Si elle garde un œil rivé sur notre passé, la cinémathèque est aussi tournée vers l’avenir et espère que son travail pourra servir aux générations futures pour découvrir nos modes de vie. « Récemment, on est intervenu dans des classes, où l’on a diffusé des extraits des années 80. C’était assez marrant, car les élèves découvraient certains objets essentiels à l’époque qui ont totalement disparu aujourd’hui », s’amuse le directeur, et ajoute un peu rêveur. « Avec le film de Arambourou, on s’est rendu compte d’un truc extraordinaire : un extrait plutôt banal, d’une crue tournée il y a 129 ans, peut encore être montré et valorisé aujourd’hui. C’est pour ça qu’on doit continuer à collecter le plus de films possibles, car peut-être qu’un extrait tourné en 2025 à Limoges qu’on pense plutôt banal sera dans quelques années un véritable morceau d’histoire ! »

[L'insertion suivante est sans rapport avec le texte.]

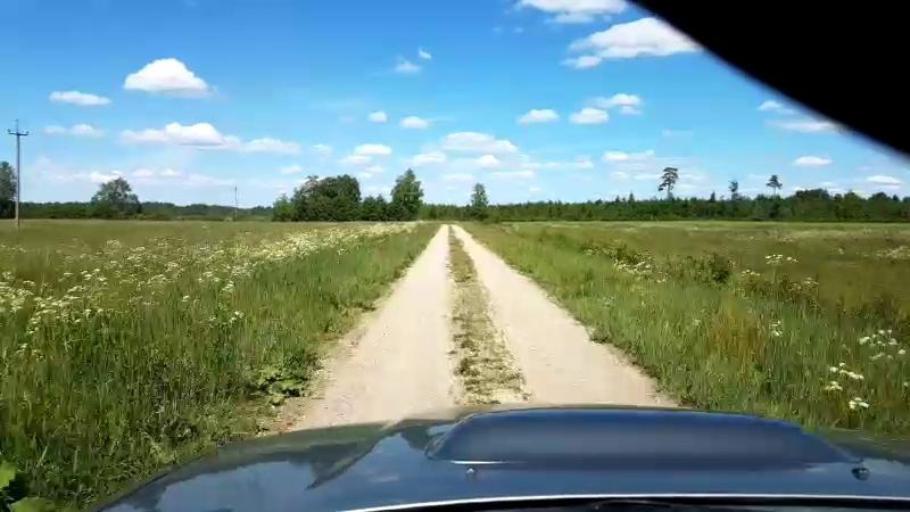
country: EE
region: Paernumaa
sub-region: Halinga vald
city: Parnu-Jaagupi
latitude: 58.5355
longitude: 24.5300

Alors vous aussi, n’attendez plus pour sortir des cartons poussiéreux vos vieux films Super 8 ou vos cassettes de caméscopes ; qui sait, ils deviendront peut-être d’inestimables archives dans les années à venir ? Seul le temps nous le dira !

Info pratique

Cinémathèque de Nouvelle-Aquitaine, 4 avenue de la révolution, Limoges

Site web : cdna.memoirefilmiquenouvelleaquitaine.fr et on vous invite vivement à découvrir les trésors qui se cachent dans la section « films » du site !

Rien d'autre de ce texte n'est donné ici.